WHAT IS EXPECTED => Examine each line of the data. Copy those that contain the string "Right".
========================================
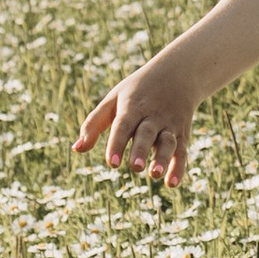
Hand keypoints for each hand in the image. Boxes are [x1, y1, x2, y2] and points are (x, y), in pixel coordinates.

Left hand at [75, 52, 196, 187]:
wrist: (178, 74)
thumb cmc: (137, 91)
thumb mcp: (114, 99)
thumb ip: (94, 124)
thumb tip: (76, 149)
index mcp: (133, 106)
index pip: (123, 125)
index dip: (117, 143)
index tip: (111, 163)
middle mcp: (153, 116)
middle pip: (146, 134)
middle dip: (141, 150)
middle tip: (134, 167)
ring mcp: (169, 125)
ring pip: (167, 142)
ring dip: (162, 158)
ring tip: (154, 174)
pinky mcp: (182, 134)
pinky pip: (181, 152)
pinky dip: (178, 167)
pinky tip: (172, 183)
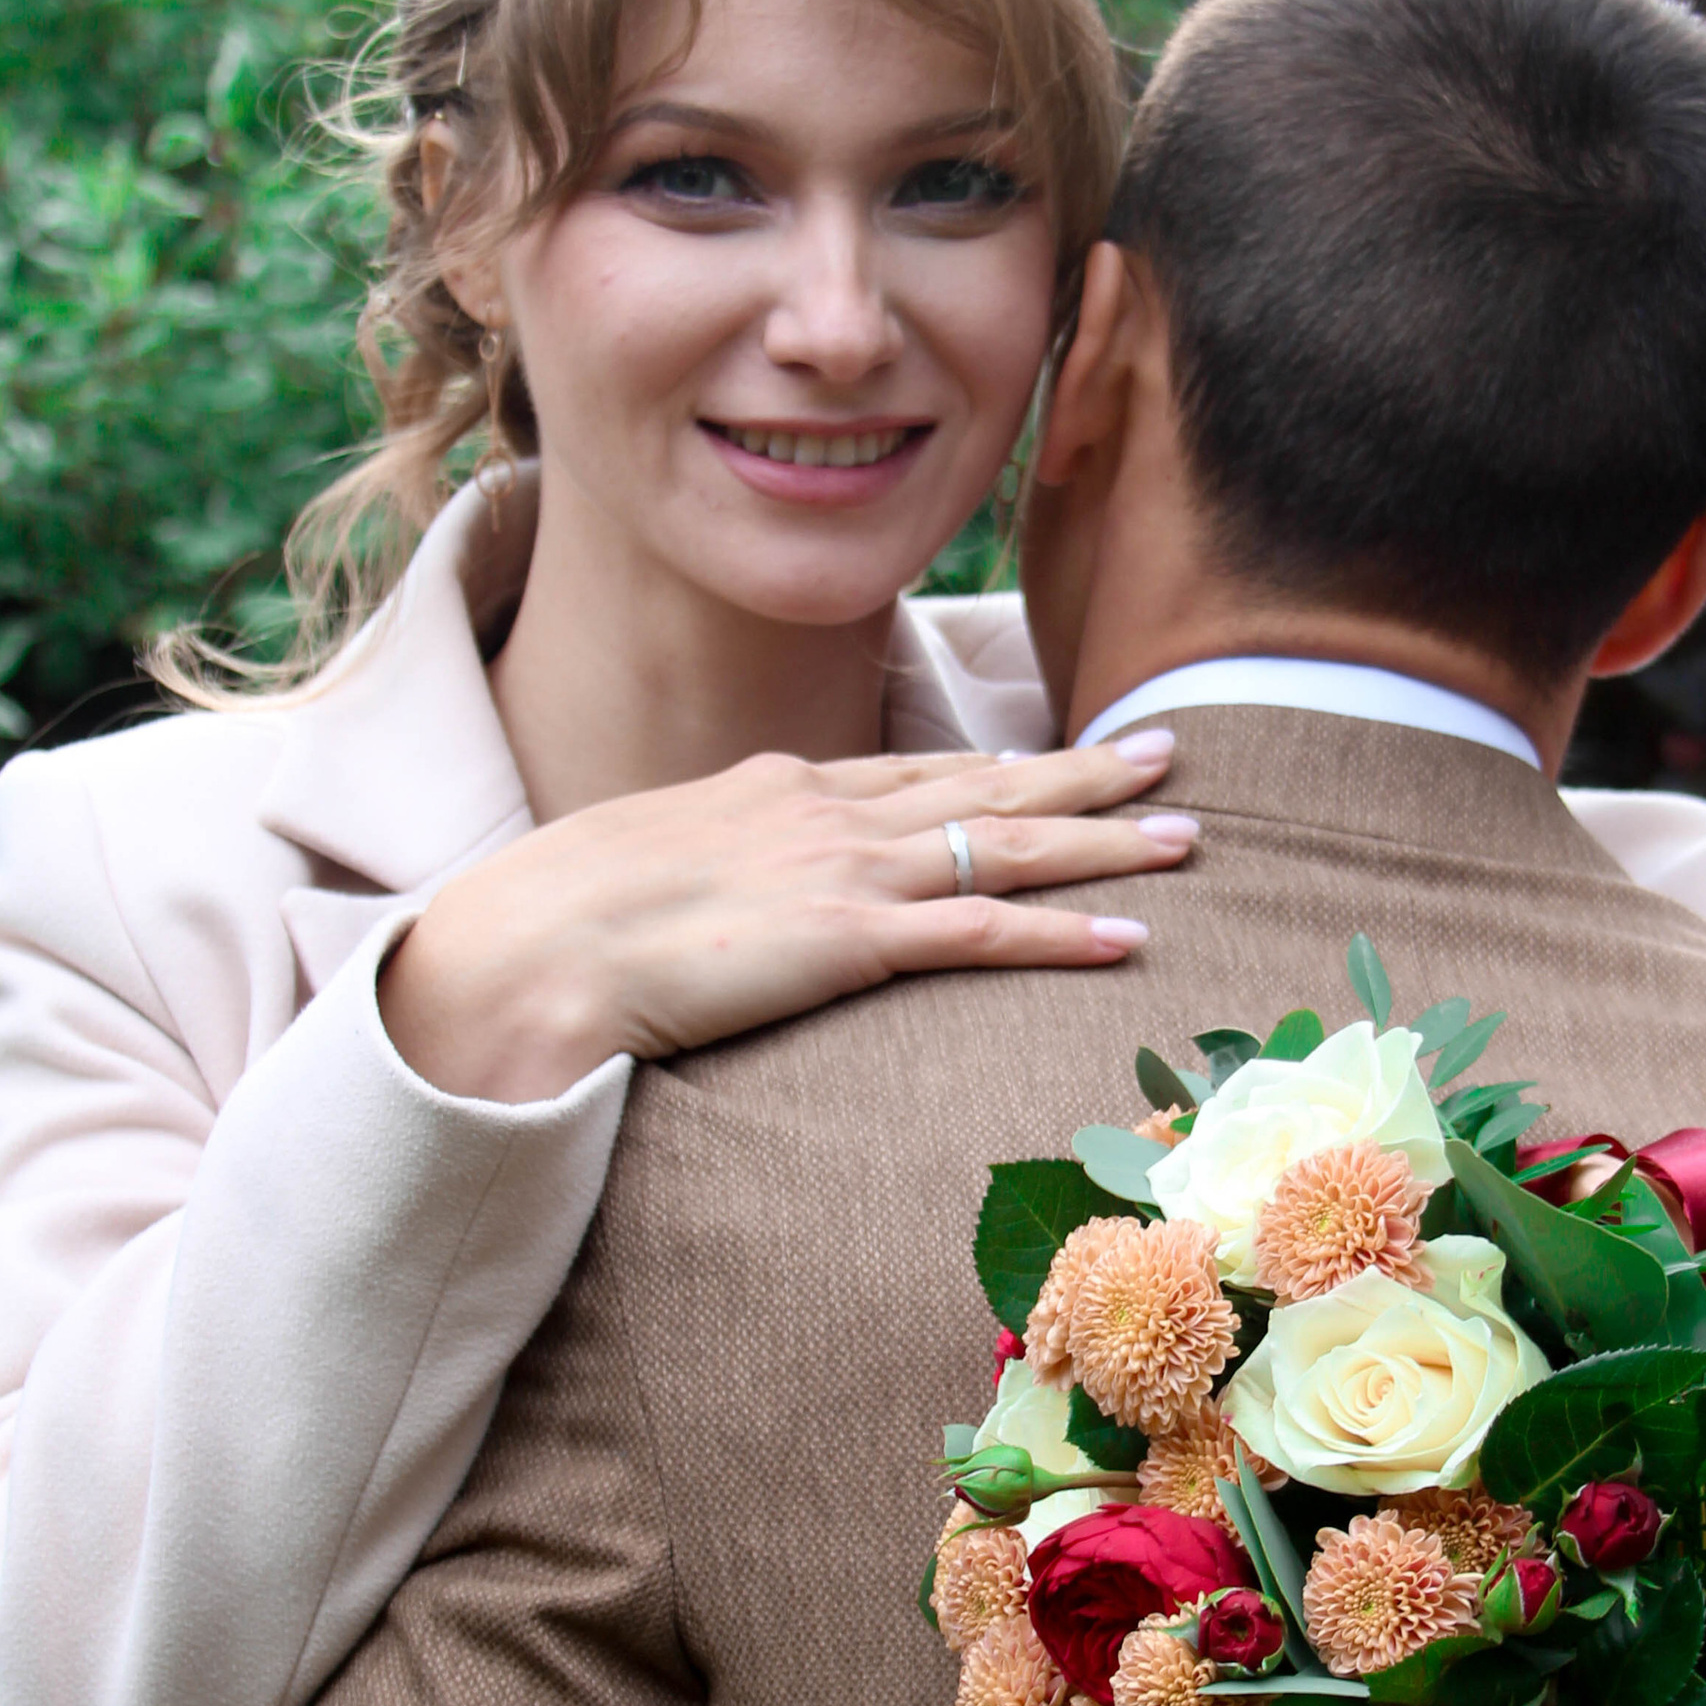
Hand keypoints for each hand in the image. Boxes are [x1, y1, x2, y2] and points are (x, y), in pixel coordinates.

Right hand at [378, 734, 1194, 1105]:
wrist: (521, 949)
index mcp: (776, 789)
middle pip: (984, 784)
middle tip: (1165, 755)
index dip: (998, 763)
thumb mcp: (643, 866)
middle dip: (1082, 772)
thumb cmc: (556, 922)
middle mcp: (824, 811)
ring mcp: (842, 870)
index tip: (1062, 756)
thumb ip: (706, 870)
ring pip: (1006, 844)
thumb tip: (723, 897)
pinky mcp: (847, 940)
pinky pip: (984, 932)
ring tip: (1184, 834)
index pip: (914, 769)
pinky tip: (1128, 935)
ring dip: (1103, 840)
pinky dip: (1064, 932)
========================================
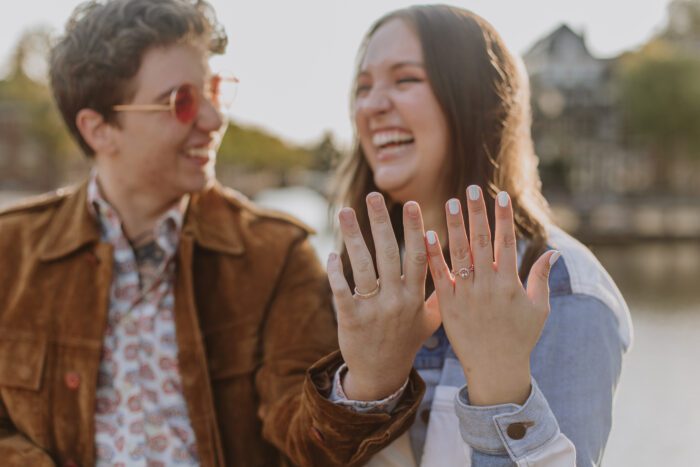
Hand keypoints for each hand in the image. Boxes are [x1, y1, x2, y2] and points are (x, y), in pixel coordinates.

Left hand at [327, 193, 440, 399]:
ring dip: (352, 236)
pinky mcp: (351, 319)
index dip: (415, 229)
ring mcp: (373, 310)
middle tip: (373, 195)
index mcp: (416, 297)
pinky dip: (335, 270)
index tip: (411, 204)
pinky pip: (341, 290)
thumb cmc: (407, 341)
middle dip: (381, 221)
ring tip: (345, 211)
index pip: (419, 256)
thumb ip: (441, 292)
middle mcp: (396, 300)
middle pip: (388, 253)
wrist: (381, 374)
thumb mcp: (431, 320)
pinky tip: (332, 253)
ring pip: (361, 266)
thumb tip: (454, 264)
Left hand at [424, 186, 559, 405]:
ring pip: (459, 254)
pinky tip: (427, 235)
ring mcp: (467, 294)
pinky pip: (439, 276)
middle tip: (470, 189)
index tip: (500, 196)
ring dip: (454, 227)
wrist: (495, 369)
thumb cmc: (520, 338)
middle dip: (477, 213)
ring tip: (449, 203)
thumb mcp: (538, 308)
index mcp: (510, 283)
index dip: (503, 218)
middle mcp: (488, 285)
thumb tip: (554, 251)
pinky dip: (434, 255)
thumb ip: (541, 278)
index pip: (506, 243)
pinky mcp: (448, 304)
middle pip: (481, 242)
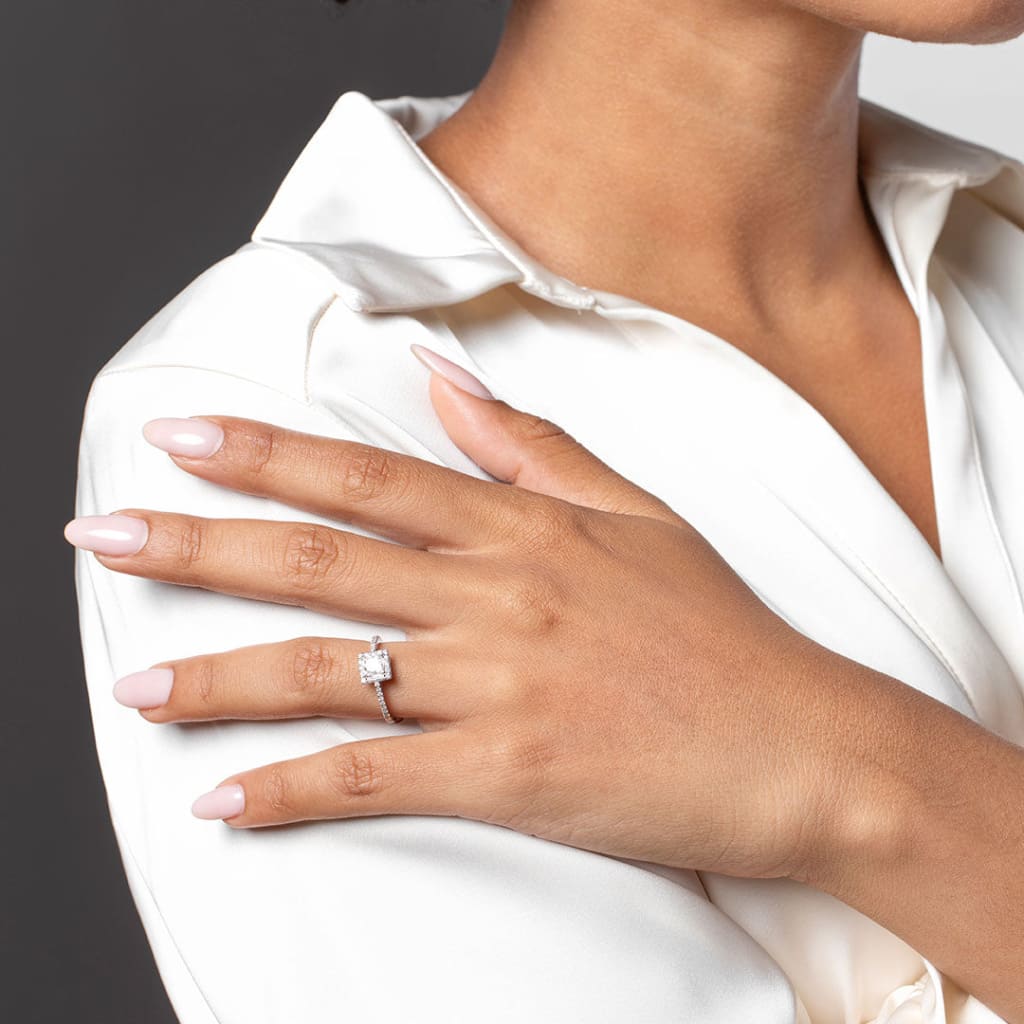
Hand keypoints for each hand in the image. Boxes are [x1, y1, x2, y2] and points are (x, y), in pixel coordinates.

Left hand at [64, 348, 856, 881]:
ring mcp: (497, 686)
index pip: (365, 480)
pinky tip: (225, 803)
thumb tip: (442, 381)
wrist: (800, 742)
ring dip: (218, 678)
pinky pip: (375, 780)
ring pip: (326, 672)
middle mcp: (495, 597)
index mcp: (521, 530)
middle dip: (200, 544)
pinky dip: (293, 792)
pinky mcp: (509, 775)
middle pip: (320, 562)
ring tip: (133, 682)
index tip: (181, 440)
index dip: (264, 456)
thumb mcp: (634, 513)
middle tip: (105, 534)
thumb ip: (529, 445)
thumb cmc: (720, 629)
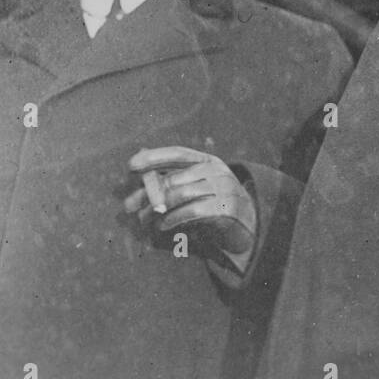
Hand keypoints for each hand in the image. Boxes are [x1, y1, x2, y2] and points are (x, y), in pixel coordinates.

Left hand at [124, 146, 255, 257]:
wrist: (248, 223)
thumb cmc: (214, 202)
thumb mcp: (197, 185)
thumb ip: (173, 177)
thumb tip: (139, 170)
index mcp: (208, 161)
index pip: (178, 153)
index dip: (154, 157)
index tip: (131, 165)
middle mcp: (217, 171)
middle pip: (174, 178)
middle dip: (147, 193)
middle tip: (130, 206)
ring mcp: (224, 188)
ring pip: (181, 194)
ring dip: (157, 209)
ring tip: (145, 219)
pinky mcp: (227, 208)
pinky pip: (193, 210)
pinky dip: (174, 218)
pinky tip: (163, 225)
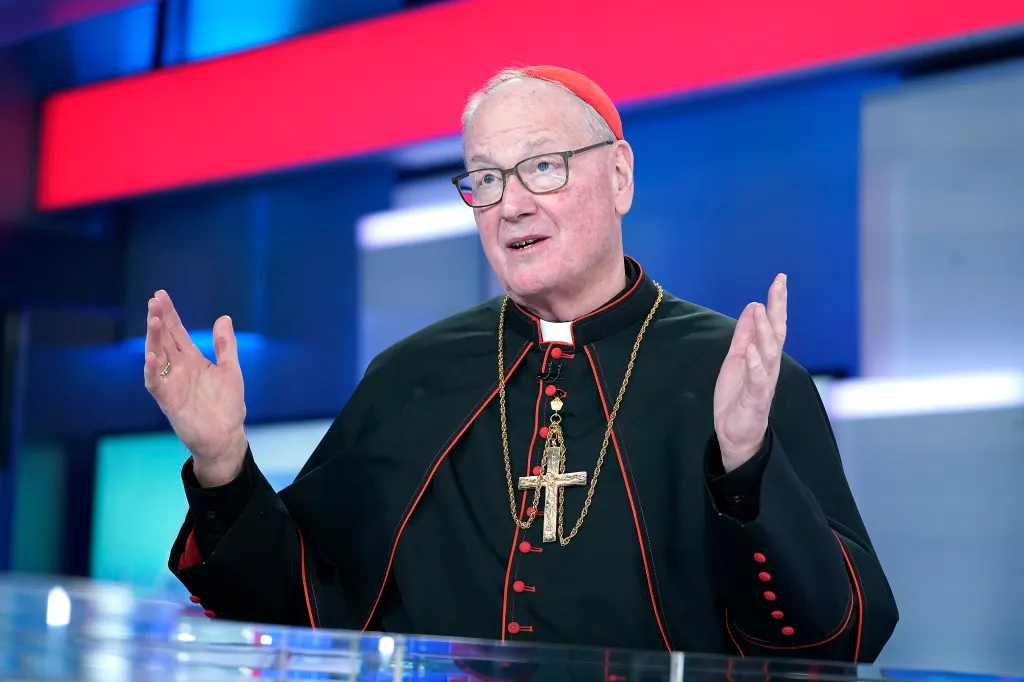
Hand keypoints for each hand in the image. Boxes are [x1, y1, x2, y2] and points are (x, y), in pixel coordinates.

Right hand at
========================================
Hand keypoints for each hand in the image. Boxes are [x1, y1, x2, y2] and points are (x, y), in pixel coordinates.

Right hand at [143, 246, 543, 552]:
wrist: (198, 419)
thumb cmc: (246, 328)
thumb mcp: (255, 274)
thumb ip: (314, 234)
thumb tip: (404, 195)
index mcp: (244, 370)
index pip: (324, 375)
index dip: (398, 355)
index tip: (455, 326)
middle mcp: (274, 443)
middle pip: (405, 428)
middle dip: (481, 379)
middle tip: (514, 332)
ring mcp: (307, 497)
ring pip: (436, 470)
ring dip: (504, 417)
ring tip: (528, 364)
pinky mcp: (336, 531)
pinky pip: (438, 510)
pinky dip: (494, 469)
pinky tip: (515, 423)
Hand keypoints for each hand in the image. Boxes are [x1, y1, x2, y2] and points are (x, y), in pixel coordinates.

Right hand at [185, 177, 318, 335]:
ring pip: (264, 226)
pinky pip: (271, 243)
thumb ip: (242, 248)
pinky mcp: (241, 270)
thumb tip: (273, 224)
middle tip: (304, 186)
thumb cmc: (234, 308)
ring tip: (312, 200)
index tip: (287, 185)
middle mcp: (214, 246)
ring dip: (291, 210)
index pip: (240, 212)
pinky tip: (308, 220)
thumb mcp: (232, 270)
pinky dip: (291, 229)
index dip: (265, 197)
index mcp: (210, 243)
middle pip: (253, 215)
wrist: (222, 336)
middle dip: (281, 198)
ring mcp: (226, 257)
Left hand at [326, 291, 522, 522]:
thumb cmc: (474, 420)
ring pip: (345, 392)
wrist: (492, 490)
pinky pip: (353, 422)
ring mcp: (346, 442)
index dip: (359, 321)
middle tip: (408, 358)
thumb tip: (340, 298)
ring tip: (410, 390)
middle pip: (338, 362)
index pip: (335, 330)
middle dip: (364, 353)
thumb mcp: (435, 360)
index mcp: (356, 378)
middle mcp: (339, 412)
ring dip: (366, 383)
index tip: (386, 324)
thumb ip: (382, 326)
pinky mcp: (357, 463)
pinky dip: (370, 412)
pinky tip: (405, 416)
========================================
EXERCISE OUTPUT =>
Right hand at [378, 734, 1194, 1105]:
Right hand at
Right hand at [143, 246, 543, 552]:
Right hand at [185, 177, 318, 335]:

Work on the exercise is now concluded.